Although Ms Field-Whittaker stated that her mood was ‘not bad’ at the time of the assessment, she acknowledged a tendency to irritability which manifests particularly with her children. She has difficulty falling asleep because of her tendency to ruminate. Otherwise she may fall asleep and then dream about work. Her appetite is normal. She described low energy and low motivation. She has gained weight. She has lost her libido. She acknowledged that she has become forgetful and she is no longer as organised as she was previously.

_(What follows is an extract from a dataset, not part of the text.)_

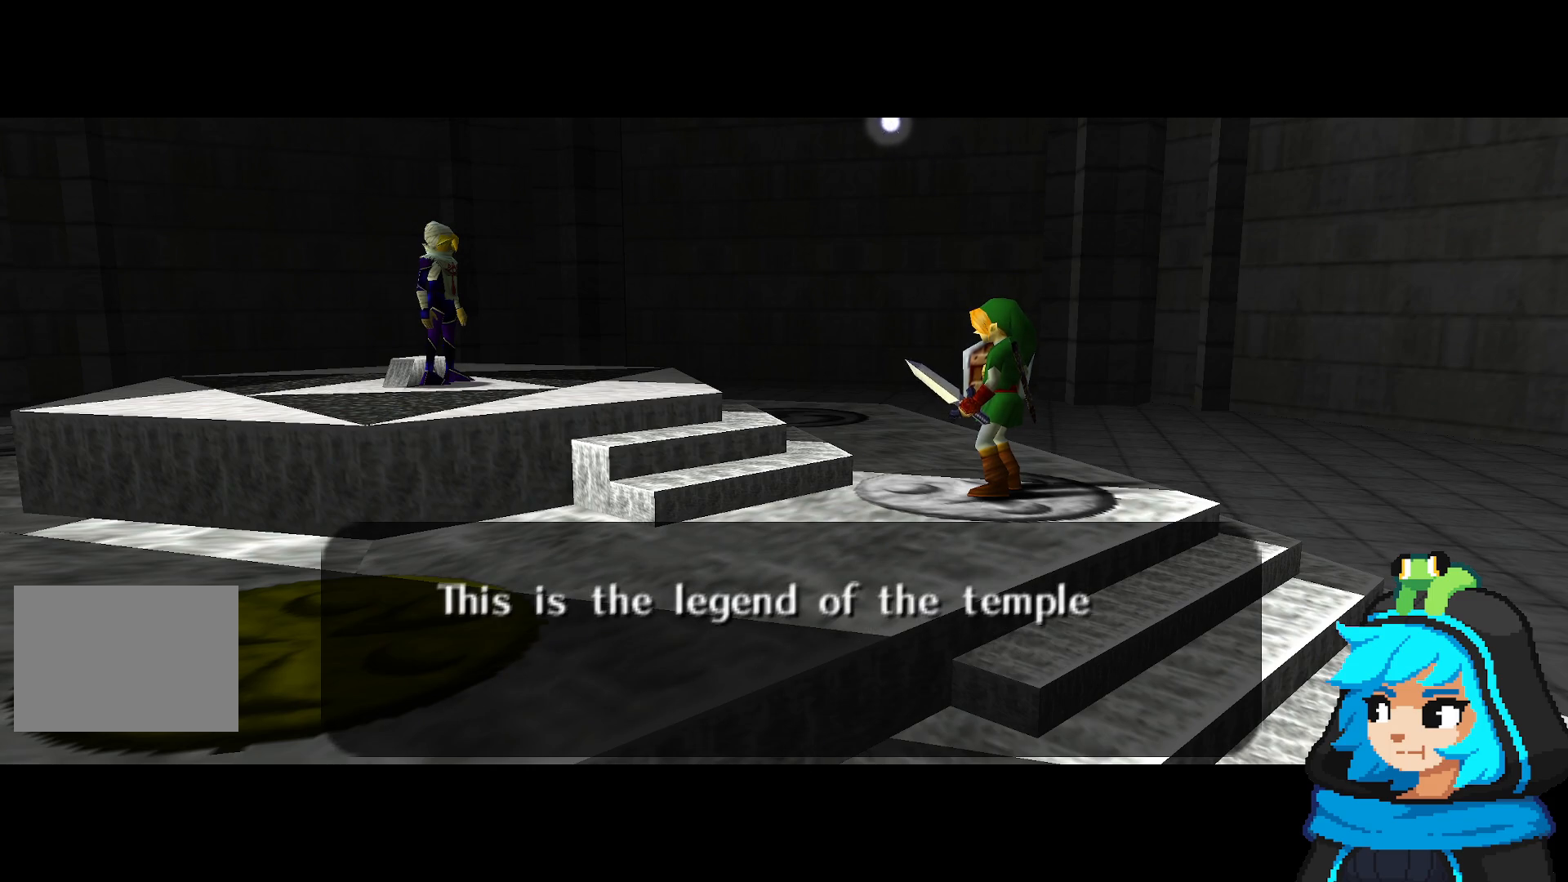
{"buttons": [], "left_stick": "center", "events": []}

Ms Field-Whittaker explained that she was required to meet a representative from SafeWork. During the conversation she recalled that she was made to feel ‘stupid’ for staying at the workplace and enduring the difficulties described by her. Indeed she stated that in retrospect she cannot understand how she endured the environment for so long.”
30.The MA added:
“She has retained friends from high school where she performed very well…She spoke of a close supportive relationship with her parents and a good relationship with her sister who is three years her junior. She referred to her mother as her best friend. Her husband is very supportive. She acknowledged that the difficulties she has encountered over recent time have impacted on him and it has been hard for him to see her in her psychiatrically compromised condition.”

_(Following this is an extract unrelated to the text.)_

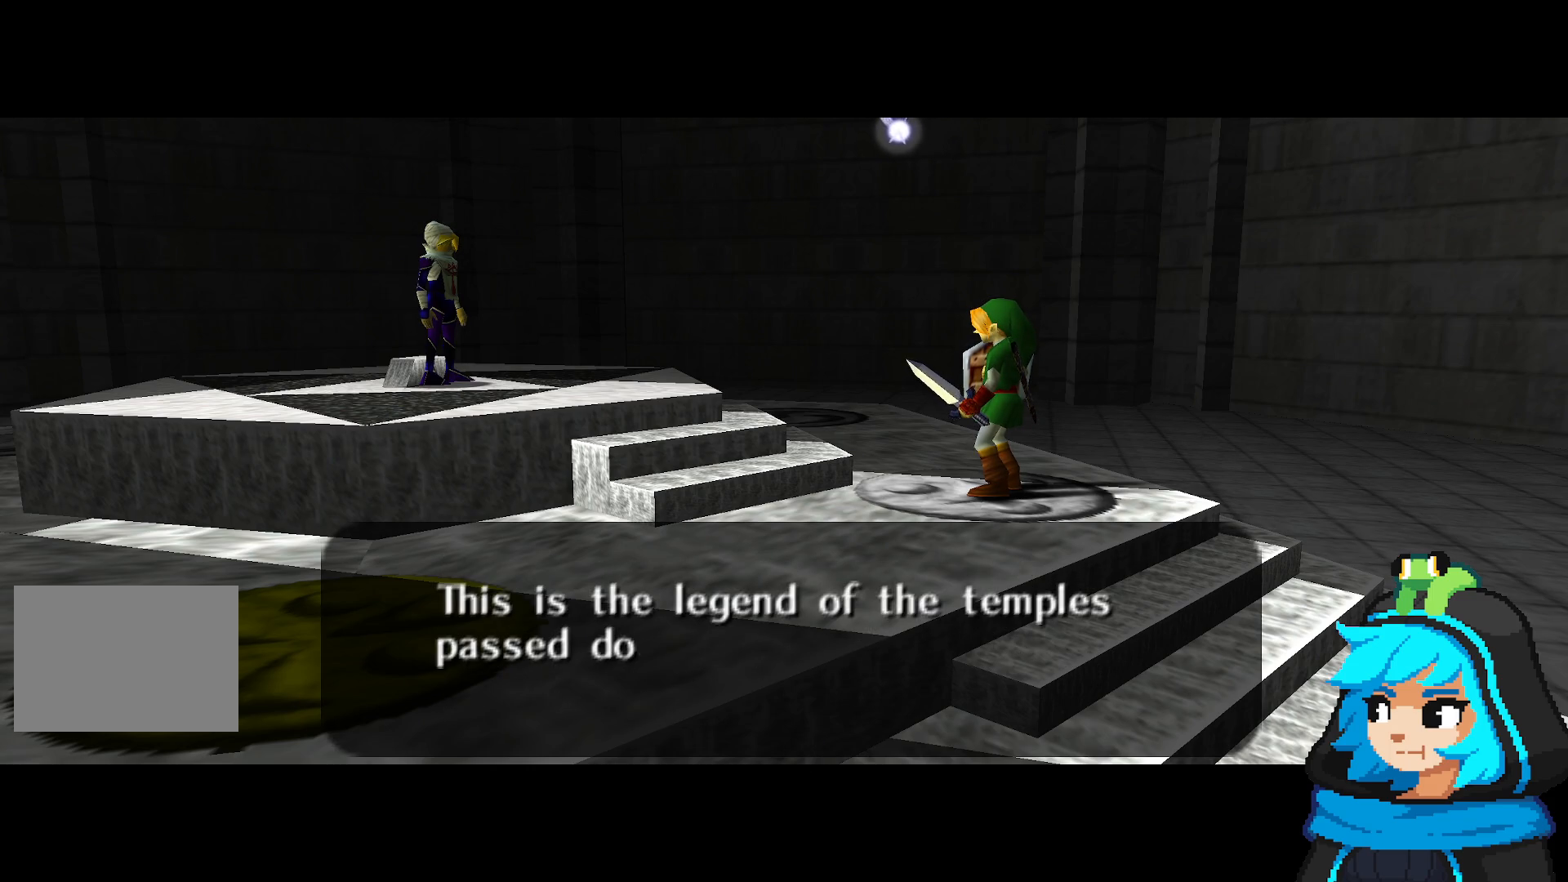
{"buttons": [], "left_stick": "center", "events": []}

31.As regards social activities and activities of daily living (ADL’s), the MA said:
“At the time of the assessment, Ms Field-Whittaker was not working. Her husband works full time as a sales manager in the plumbing industry. Ms Field-Whittaker manages the household. Her husband helps. Ms Field-Whittaker is the primary parent. Her 2-year-old ceased attending day care at the end of 2019 following which Ms Field-Whittaker decided to keep her home as a result of financial constraints and COVID-19.
Ms Field-Whittaker stated that she has no social life. She will go with the family to watch her son play baseball. Outings have been limited due to COVID-19. Her psychologist recommended a family holiday and Ms Field-Whittaker stated that they had recently returned from a holiday.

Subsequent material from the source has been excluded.